For its fourth installment, Hope Mohr Dance’s Bridge Project has chosen to bring Czech-born, NYC-based choreographer Dusan Tynek to the Bay Area for a shared program this month. Praised for his intelligent and inventive dancemaking, Tynek makes his West Coast debut. The formal rhythms of Base Pairs, set to a Cynthia Polutanovich text read by Lucinda Childs (both Tynek and Mohr danced for her), and cool restraint of Transparent Walls join a premiere by Mohr.  www.dusantynek.org and www.hopemohr.org.

 

Hope Mohr Dance’s Cameron Growden and Derek Harris. Photo by Margo Moritz, Courtesy HMD.

 

 

Preljocaj Takes a Bite

Blanche Neige
, Angelin Preljocaj’s probing of the more sinister elements of the Grimm fairytale Snow White, embarks on a two-month U.S. tour. His simple, unembellished movement for his Aix-en-Provence–based company Ballet Preljocaj stands in contrast to the ballet’s outrageous costumes by Jean Paul Gaultier (is Snow White wearing a Grecian tunic, a diaper, or both?) Preljocaj, whose theatrical works are in the reps of the Paris Opéra Ballet, La Scala, and the Bolshoi—as well as New York City Ballet and Cedar Lake—has dreamed up a maniacal, sadomasochistic stepmother and dwarves who perform aerial dance, as well as sensual pas de deux for Snow White and her Prince. Blanche Neige comes to Davis, CA, March 17–18; Los Angeles, CA, March 23–25; and Washington, DC, March 30–April 1; continuing on to Chapel Hill, NC, Minneapolis, MN, and Ann Arbor, MI.  www.preljolcaj.org.

Virginie Caussin and Emma Gustafsson in
Blanche Neige. Photo by Jean-Claude Carbonne, Courtesy Preljocaj.

 

 

Tulsa’s Ballets Russes Roots

Tulsa Ballet’s current director Marcello Angelini pays tribute to the company’s roots in “A Ballets Russes Evening.” Moscelyne Larkin and the late Roman Jasinski danced with several of the Ballets Russes companies before settling in Tulsa, OK, where they founded TB in 1956 (Dance Magazine honored them with a DM Award in 1988).

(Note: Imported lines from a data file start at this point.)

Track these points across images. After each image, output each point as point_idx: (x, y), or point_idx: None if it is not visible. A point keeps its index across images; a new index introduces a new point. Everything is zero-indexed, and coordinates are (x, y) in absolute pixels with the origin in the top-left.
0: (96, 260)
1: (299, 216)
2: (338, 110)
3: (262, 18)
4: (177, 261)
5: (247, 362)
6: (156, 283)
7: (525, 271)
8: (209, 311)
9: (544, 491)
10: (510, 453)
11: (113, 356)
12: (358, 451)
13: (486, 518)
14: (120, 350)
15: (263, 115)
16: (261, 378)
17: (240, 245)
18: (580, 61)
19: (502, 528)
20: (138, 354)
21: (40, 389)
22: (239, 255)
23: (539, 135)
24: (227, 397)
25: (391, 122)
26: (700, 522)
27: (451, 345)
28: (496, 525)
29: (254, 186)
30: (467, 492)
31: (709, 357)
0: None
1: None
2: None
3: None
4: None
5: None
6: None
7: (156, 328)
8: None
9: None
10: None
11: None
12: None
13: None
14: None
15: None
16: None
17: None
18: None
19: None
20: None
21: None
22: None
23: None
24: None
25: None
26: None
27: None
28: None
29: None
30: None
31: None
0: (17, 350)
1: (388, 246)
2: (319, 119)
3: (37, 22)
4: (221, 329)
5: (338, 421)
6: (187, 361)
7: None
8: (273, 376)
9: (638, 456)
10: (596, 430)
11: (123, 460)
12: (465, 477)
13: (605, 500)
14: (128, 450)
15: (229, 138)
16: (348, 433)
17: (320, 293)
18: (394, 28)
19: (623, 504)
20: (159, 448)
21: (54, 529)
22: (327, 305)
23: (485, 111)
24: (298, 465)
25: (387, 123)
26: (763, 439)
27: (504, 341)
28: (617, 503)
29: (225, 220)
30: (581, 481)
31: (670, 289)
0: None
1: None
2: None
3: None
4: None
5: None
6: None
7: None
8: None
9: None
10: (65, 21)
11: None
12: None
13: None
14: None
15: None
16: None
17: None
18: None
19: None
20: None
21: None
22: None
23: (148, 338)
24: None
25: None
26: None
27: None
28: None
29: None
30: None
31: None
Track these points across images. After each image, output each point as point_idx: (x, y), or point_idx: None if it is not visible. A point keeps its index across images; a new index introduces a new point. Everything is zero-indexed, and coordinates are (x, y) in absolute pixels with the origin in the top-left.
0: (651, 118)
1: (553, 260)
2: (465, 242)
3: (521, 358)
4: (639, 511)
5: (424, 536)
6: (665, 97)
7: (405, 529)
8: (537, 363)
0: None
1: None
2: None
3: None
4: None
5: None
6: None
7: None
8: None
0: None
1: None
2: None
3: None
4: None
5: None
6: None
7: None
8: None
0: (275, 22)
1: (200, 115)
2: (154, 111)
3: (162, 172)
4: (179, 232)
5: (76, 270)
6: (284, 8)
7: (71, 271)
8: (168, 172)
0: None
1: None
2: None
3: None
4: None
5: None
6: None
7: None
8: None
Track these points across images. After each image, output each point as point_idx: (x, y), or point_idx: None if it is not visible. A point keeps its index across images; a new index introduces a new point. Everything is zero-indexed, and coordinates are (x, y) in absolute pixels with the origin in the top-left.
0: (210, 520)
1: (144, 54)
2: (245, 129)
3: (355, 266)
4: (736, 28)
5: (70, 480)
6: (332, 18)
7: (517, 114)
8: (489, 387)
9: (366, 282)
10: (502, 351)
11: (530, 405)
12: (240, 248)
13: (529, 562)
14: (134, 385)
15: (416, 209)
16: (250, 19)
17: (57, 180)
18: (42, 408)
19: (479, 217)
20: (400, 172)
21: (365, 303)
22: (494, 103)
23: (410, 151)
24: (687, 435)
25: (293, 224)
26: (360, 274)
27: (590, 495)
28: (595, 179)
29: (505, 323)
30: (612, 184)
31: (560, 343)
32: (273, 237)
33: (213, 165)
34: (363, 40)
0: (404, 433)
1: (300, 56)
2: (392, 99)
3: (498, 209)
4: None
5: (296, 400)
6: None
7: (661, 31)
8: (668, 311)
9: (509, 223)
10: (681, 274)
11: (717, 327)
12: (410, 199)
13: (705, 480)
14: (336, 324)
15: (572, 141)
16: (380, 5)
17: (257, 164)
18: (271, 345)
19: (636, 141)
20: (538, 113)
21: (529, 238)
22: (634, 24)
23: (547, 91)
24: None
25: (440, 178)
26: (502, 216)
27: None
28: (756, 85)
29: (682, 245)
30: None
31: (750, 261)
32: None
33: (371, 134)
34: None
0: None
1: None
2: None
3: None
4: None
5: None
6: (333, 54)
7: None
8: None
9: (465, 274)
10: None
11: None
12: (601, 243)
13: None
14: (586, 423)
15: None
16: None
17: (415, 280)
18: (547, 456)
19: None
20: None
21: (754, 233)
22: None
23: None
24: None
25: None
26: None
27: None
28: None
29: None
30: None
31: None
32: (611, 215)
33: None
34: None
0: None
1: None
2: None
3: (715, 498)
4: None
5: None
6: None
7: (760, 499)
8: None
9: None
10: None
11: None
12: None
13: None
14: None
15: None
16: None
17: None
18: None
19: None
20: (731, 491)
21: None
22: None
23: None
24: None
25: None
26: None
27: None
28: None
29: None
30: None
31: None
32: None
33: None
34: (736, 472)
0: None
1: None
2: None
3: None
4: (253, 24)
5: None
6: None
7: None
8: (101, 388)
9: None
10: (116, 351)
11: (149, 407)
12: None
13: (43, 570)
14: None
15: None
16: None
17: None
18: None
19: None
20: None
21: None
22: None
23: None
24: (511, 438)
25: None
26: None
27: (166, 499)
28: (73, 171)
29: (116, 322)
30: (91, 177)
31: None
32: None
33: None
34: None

The company dancers perform two works made for the Ballets Russes—Balanchine’s Apollo (a TB premiere) and Fokine’s Le Spectre de la Rose—in addition to 2011 “25 to Watch” Adam Hougland’s take on The Rite of Spring. March 30–April 1.  www.tulsaballet.org.

 

Roman Jasinski and Tania Stepanova in
Afternoon of a Faun (1944). Photo from DM Archives.

 

 

The Changing LAB

When Colleen Neary and Thordal Christensen founded the Los Angeles Ballet in 2006, their Balanchine DNA was reflected in the rep. In 2010, LAB adapted to L.A.’s most active dance hub—the commercial scene—commissioning So You Think You Can Dance choreographers like Travis Wall and Sonya Tayeh (who is making another work for LAB in May). Last year, the company produced its first full-length ballet, Giselle, and continues this trajectory with Swan Lake, which premieres March 3. This version, by Neary and Christensen after Petipa and Ivanov, shows both confidence in the company’s dancers (a good sign, considering the bad local press highlighting high turnover at the start of the season) and a move to make the company a bigger player on the national scene. March 3–31.  www.losangelesballet.org.

 

LAB’s Allynne Noelle. Photo by Reed Hutchinson & Catherine Kanner, Courtesy LAB.

 

 

Streetcar in Steel City

As far as stories ripe for dramatic plucking go, it’s hard to beat Tennessee Williams’ seminal play A Streetcar Named Desire. Pittsburgh Ballet Theatre gives John Neumeier’s version its U.S. premiere March 9–11. Made for the Stuttgart Ballet in 1983, with Marcia Haydée and Richard Cragun in the leads, Neumeier’s Streetcar uses his love of flashback to full effect. He makes Blanche DuBois’ backstory more explicit and dramatizes the darker aspects of the story, including suicide, physical abuse, and rape.  www.pbt.org.